Data provided |
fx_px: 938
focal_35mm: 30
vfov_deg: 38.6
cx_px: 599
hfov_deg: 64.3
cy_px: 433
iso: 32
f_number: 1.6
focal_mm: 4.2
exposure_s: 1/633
...
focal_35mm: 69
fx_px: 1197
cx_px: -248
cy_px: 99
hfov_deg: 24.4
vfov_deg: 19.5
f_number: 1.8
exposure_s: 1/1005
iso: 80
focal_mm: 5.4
* * *
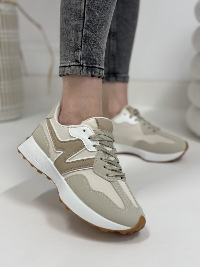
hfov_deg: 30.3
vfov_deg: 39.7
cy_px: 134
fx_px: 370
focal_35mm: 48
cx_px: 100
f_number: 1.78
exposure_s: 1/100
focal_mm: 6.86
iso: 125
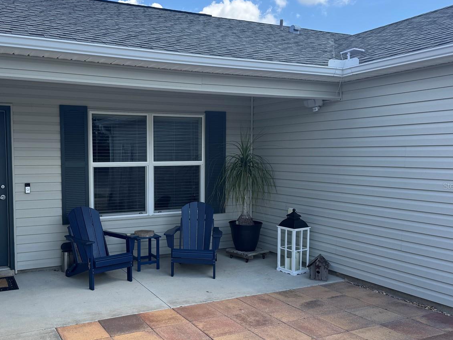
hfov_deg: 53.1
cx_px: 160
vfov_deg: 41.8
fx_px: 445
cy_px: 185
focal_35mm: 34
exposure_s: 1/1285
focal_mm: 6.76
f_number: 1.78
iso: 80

Work order |
Your answer should consist only of the lines above between the line holding "cx_px: -248" and the line holding "focal_mm: 5.4", inclusive, each transcribed exactly.

Result for this exercise |
cx_px: -248
cy_px: 99
hfov_deg: 24.4
vfov_deg: 19.5
f_number: 1.8
exposure_s: 1/1005
iso: 80
focal_mm: 5.4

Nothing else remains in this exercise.